Ik werk graag op de boerderijen en plantages. Zodra ik aankom, trek ik mijn shirt uit en ga ik aan de slag – plukken, vegen, wassen, wat er maar gedaan moet worden. Ik vind het zelfs leuk om op de grond te slapen met de andere arbeiders. Sommige kopers vliegen snel in en weer weg, maar ik blijf liever hangen. Want zelfs nu, jaren later, leer ik nog steeds het vak. Elke oogst is anders, elke boon heeft zijn eigen verhaal. Hoe dichter ik bij de bron ben, hoe meer ik kan leren.
Hoe ga je je Q-certificering vieren?
[Glimlacht] Ik heb al gevierd! Maar als je me vraagt hoe ik het écht zou willen vieren, dan zeg ik: door hier in Amsterdam een microbranderij/atelier te openen. Een plek waar ik koffie van over de hele wereld kan importeren – specialty-variëteiten, kleine brandingen, uitsluitend 90 punten en hoger, en allemaal alleen verkrijgbaar in het atelier. Mensen zouden de koffie ter plekke moeten drinken in plaats van meenemen, zodat ik hem perfect kan bereiden. Zoiets bestaat hier in Amsterdam niet, of zelfs in Europa. En als ik echt…

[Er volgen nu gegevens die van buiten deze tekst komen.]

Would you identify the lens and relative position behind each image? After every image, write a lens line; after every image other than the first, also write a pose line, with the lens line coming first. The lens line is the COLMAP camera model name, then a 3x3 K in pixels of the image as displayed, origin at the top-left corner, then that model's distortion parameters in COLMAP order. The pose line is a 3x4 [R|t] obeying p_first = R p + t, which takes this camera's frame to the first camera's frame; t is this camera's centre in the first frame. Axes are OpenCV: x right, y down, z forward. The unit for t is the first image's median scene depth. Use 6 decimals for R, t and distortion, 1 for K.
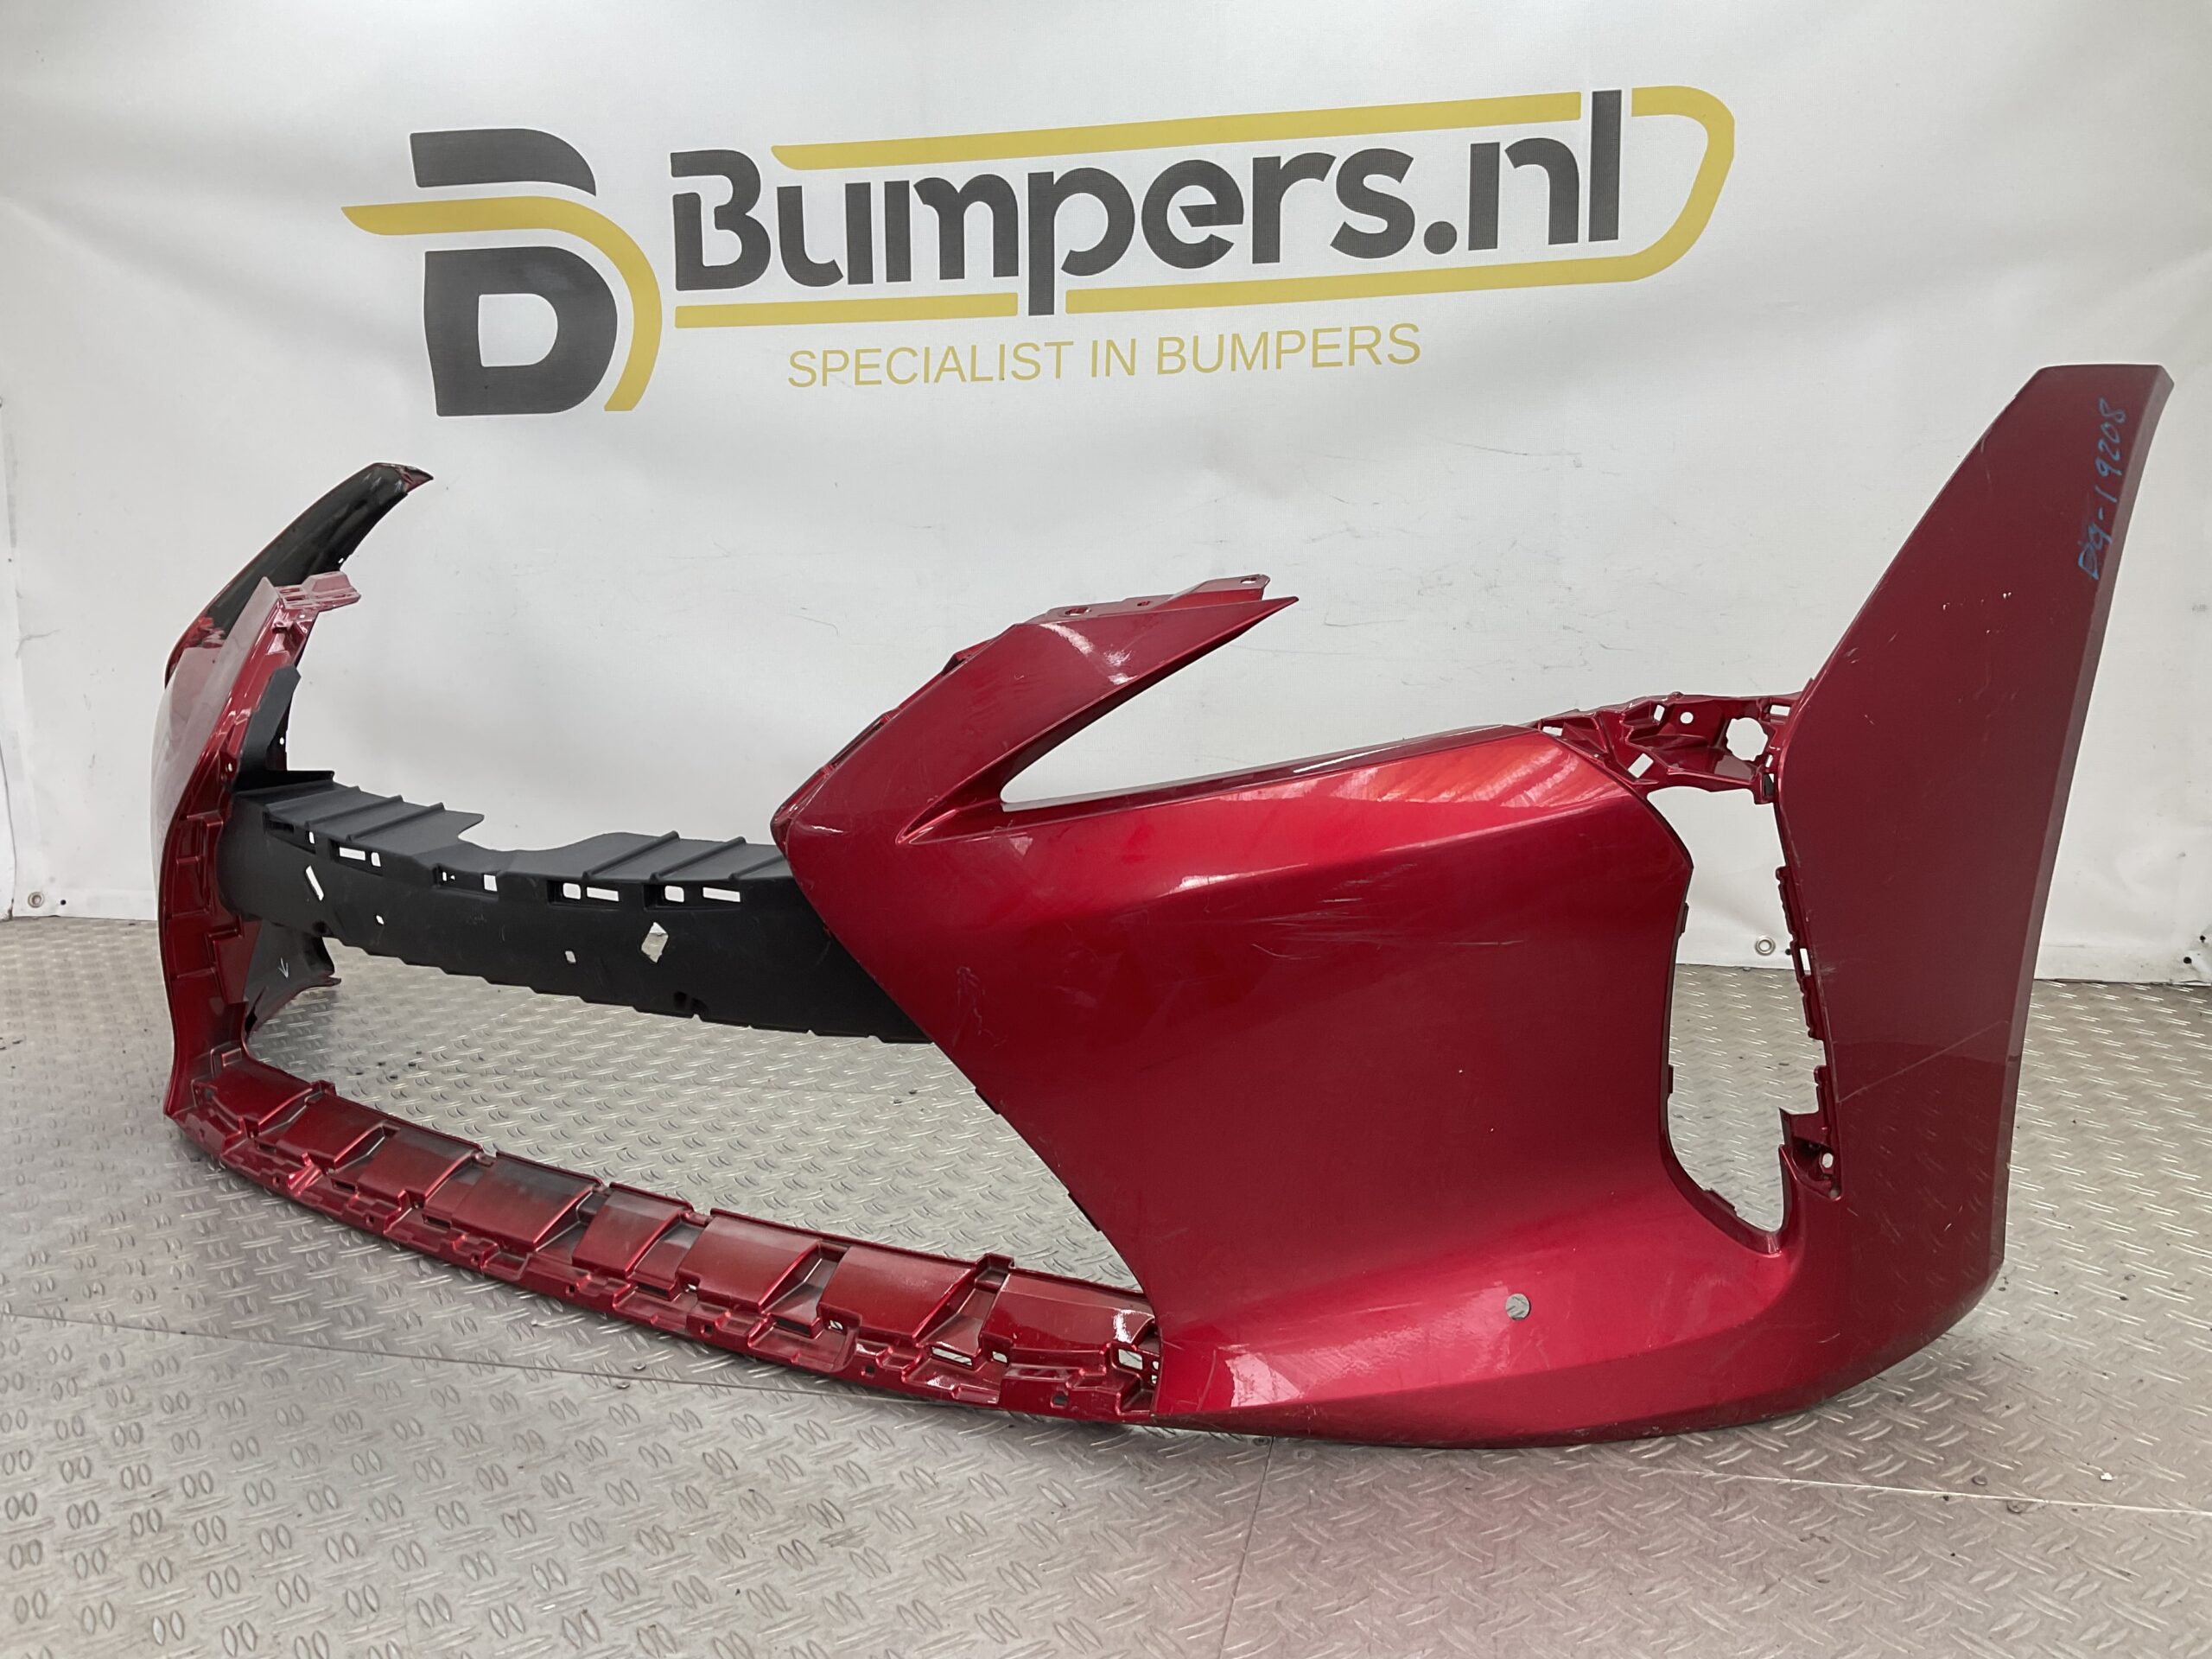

Als het aan mij lag, zouden mensen voor hun kopje koffie betalen op een manier die onmiddellijk een eerlijk bedrag overmaakt naar de boer die het heeft verbouwd. Op die manier zouden mensen de impact begrijpen terwijl ze hun koffie drinken. Het zou de emotionele kloof dichten. Het zou FairChain tastbaar maken.
Wat is de kans dat dat gaat gebeuren?
Laten we het zo zeggen: Moyee’s nieuwe microbranderij komt volgende maand, en onze eerste micro-lot van 90+ koffie uit Kaffa arriveert kort daarna. Ik was betrokken bij elk aspect van deze lot – plukken, wassen, cuppen en branden – dus ik kan je echt alles over deze koffie vertellen, echt alles. Dat is op zichzelf al een beloning.